# Enhanced Chunking and Vectorization with Docling


## Lab 2: Advanced Document Processing

In our previous workshop, you learned how to convert documents with Docling. Now, we'll tackle the next critical challenge: **how to intelligently chunk those documents for optimal retrieval in AI systems**. This is where many RAG implementations succeed or fail.

## Learning Objectives

By the end of this tutorial, you will:
- **Understand** why chunking is critical for RAG system performance
- **Compare** different chunking strategies and their trade-offs
- **Implement** hierarchical and hybrid chunking with Docling
- **Evaluate** chunk quality using practical metrics
- **Choose** the right chunking approach for your use case

## Prerequisites

- Python 3.10, 3.11, or 3.12
- Basic understanding of RAG (Retrieval Augmented Generation) concepts
- Familiarity with text processing and embeddings

## What You'll Build

We'll create a complete document chunking pipeline that:
1. Processes PDF documents using Docling's advanced capabilities
2. Applies multiple chunking strategies with clear comparisons
3. Visualizes chunk characteristics for quality assessment
4. Provides actionable guidance for strategy selection
5. Prepares chunks for embedding and vector storage

More importantly, you'll gain the intuition to make informed chunking decisions for your own projects.

---

## Understanding Retrieval Augmented Generation (RAG) and Chunking's Critical Role


### What is RAG and Why Does It Matter?

[Retrieval-augmented generation (RAG)](https://www.ibm.com/think/topics/retrieval-augmented-generation) has emerged as the dominant pattern for building AI applications that need access to private or recent data. Unlike pure language models that rely solely on training data, RAG systems dynamically retrieve relevant information to generate accurate, grounded responses.

Think of RAG as giving an AI assistant access to a perfectly organized library. The quality of the organization (chunking) directly determines how well the assistant can find and use information.


### The RAG Pipeline: Where Chunking Fits

The complete RAG process involves six interconnected steps:

1. **Document Processing**: Converting raw documents (PDFs, Word, etc.) into structured formats
2. **Chunking**: Breaking documents into semantically meaningful pieces ← **Today's focus**
3. **Vectorization**: Converting text chunks into numerical embeddings
4. **Indexing**: Storing vectors in a specialized database for similarity search
5. **Retrieval**: Finding the most relevant chunks for a given query
6. **Generation**: Using retrieved context to generate accurate, grounded responses

### Why is Chunking Critical?

Tasks to carry out
a) Please update the Docling chunking tutorial by writing out everything from "The complete RAG" down to "is Chunking Critical?" with "grounded" changed to "well-supported".
b) Name each step of the RAG pipeline given in the Docling chunking tutorial, in the order listed.
c) Render this sentence from the Docling chunking tutorial in Spanish: "Think of RAG as giving an AI assistant access to a perfectly organized library."

(Page images and extracted text)
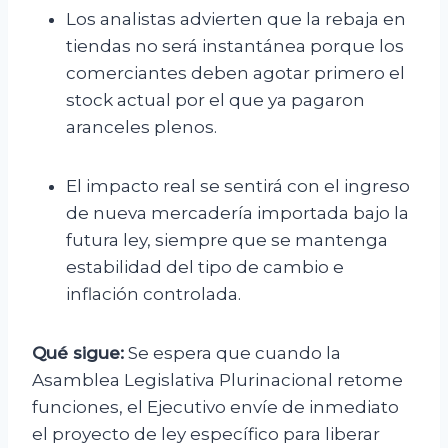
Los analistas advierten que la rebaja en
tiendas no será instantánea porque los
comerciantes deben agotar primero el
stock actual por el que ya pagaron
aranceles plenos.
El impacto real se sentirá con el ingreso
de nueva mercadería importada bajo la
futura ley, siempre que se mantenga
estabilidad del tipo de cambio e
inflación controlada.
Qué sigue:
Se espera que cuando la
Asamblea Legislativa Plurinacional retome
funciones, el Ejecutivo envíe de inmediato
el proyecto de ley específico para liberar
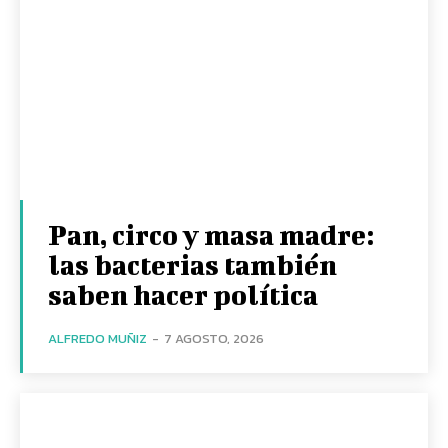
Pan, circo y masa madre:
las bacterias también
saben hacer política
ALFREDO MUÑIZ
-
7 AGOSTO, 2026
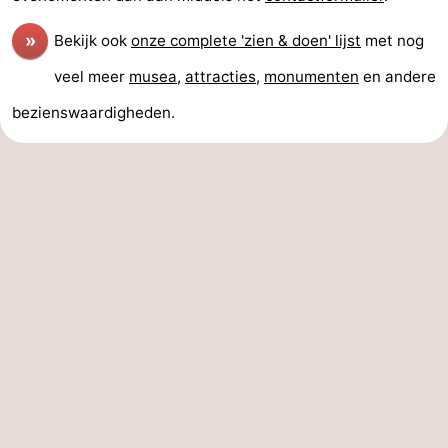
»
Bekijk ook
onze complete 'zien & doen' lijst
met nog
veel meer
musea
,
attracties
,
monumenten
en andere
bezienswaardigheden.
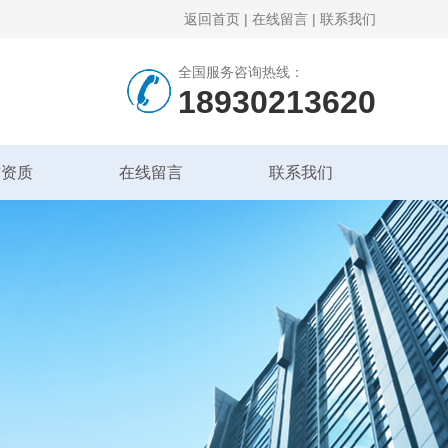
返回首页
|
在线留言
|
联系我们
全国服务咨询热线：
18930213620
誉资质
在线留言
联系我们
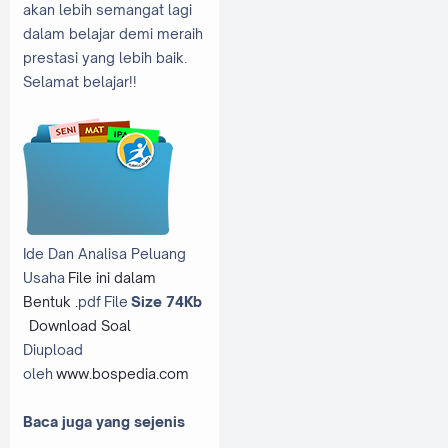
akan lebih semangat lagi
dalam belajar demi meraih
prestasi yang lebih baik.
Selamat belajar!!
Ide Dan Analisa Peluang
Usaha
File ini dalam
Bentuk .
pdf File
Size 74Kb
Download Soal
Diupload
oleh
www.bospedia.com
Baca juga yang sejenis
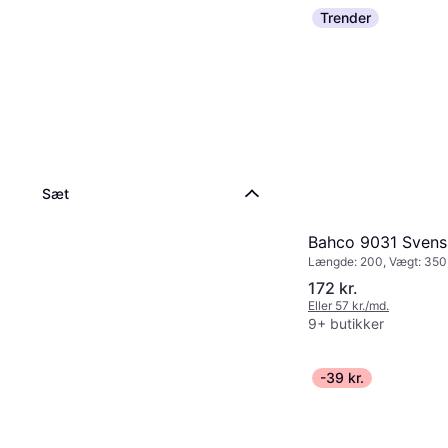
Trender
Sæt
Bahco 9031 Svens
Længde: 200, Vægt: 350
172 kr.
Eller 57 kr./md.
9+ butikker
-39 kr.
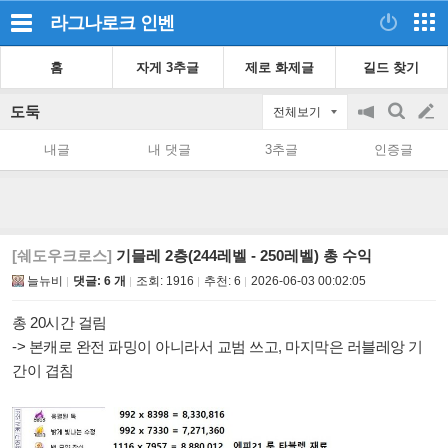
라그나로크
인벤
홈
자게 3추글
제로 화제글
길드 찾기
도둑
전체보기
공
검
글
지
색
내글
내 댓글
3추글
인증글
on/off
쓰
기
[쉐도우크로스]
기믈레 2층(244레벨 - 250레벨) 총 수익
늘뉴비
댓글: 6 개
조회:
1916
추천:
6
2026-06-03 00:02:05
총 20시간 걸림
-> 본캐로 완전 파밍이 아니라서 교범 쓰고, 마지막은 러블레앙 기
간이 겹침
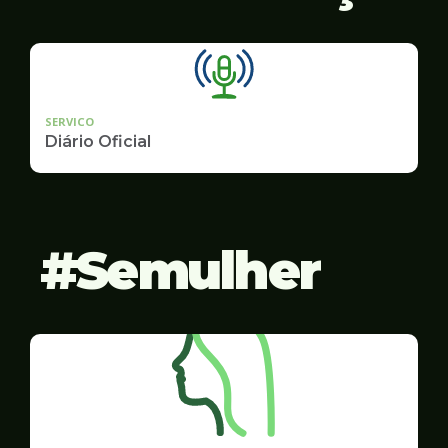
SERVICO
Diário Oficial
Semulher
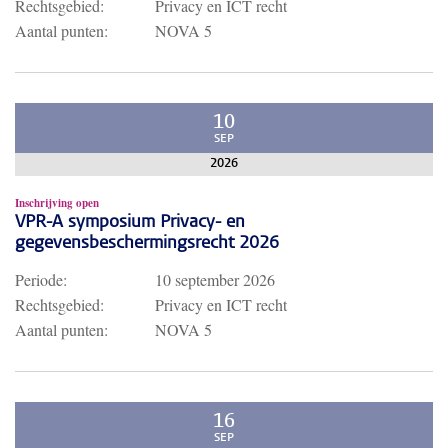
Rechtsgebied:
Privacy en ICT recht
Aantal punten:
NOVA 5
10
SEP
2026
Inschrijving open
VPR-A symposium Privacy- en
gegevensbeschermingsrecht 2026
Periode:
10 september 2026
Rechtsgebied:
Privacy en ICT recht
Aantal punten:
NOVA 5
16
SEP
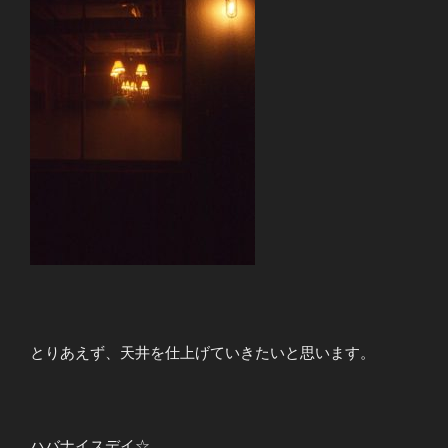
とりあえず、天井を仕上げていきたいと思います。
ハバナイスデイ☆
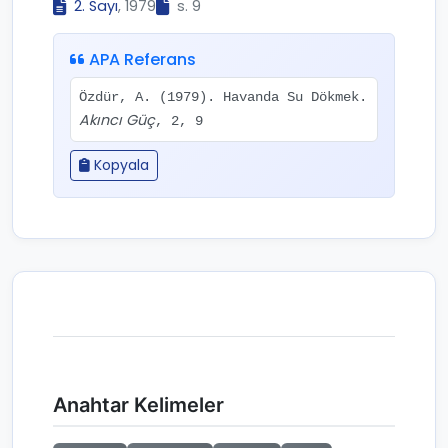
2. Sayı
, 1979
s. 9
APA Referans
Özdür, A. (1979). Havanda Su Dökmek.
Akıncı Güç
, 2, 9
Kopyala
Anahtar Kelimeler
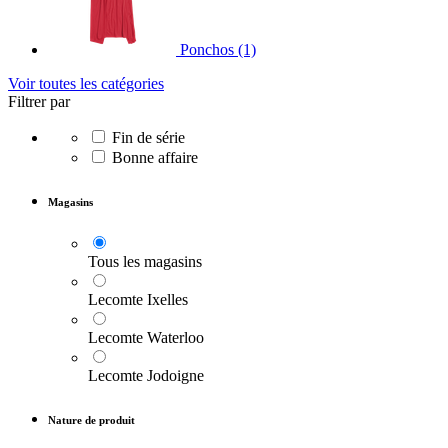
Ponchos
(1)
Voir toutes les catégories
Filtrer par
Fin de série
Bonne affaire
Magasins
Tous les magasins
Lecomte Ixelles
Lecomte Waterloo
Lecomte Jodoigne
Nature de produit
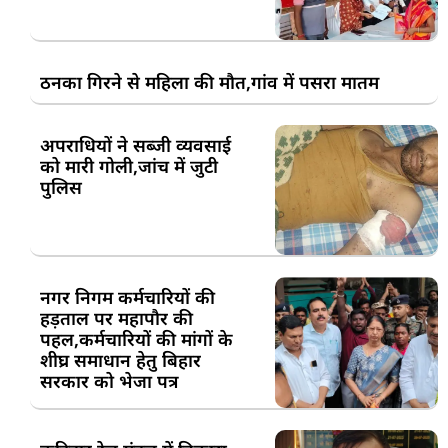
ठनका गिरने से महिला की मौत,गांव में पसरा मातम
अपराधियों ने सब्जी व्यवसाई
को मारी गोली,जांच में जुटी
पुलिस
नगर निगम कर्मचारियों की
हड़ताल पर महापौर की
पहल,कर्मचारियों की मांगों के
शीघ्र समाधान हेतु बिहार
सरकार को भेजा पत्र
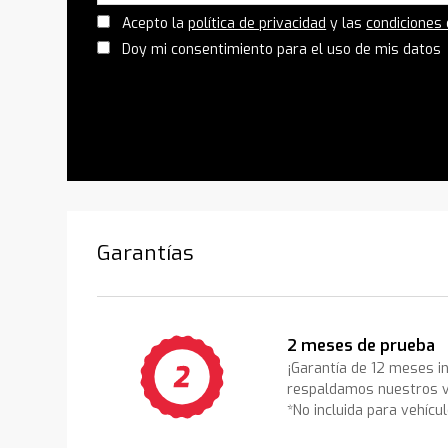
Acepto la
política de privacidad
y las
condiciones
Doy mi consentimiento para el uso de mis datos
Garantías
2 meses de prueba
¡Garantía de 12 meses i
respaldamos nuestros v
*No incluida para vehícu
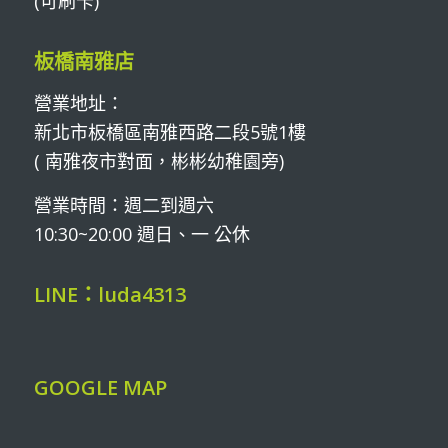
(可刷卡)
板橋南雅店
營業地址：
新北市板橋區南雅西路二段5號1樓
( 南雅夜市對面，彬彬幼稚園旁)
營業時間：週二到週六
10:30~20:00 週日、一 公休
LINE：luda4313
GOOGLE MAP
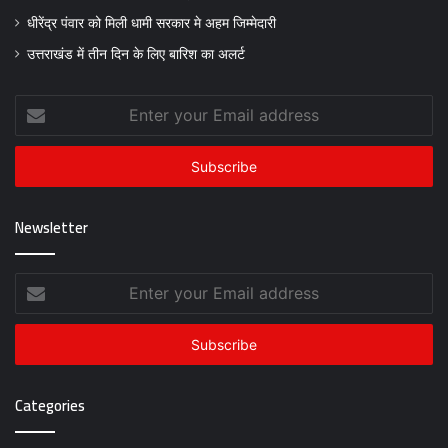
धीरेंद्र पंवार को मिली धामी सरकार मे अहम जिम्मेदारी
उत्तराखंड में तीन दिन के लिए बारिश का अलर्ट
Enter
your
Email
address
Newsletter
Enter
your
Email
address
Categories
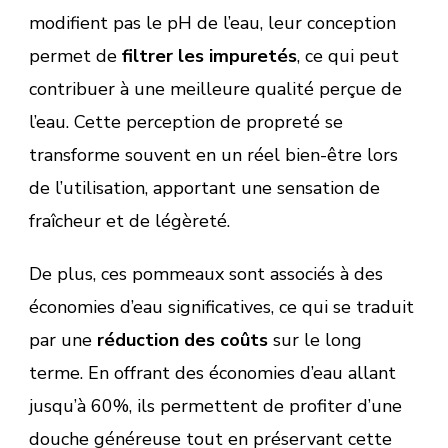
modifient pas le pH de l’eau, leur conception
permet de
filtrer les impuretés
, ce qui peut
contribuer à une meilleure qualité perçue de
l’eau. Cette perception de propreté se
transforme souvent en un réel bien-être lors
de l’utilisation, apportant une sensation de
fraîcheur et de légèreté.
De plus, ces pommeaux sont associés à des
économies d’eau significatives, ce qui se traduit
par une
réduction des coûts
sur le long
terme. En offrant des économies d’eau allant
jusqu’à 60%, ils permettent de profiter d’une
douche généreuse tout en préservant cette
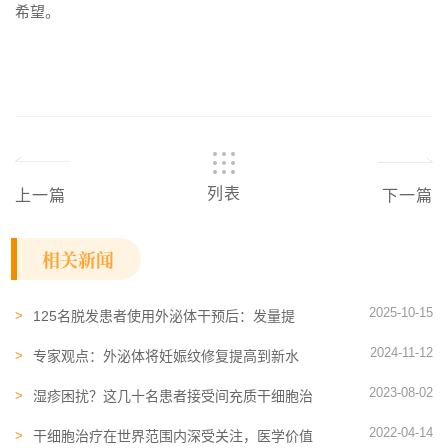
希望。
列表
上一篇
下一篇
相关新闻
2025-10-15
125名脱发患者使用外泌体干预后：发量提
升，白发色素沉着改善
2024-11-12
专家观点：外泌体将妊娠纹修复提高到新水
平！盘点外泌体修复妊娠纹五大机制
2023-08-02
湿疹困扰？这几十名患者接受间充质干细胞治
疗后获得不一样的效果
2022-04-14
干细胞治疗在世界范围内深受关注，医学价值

Numbered answers
a)
The complete RAG process involves six interconnected steps:

1. **Document Processing**: Converting raw documents (PDFs, Word, etc.) into structured formats
2. **Chunking**: Breaking documents into semantically meaningful pieces ← **Today's focus**
3. **Vectorization**: Converting text chunks into numerical embeddings
4. **Indexing**: Storing vectors in a specialized database for similarity search
5. **Retrieval**: Finding the most relevant chunks for a given query
6. **Generation**: Using retrieved context to generate accurate, well-supported responses

### Why is Chunking Critical?

b)
Document Processing
Chunking
Vectorization
Indexing
Retrieval
Generation

c) Piensa en RAG como darle a un asistente de IA acceso a una biblioteca perfectamente organizada.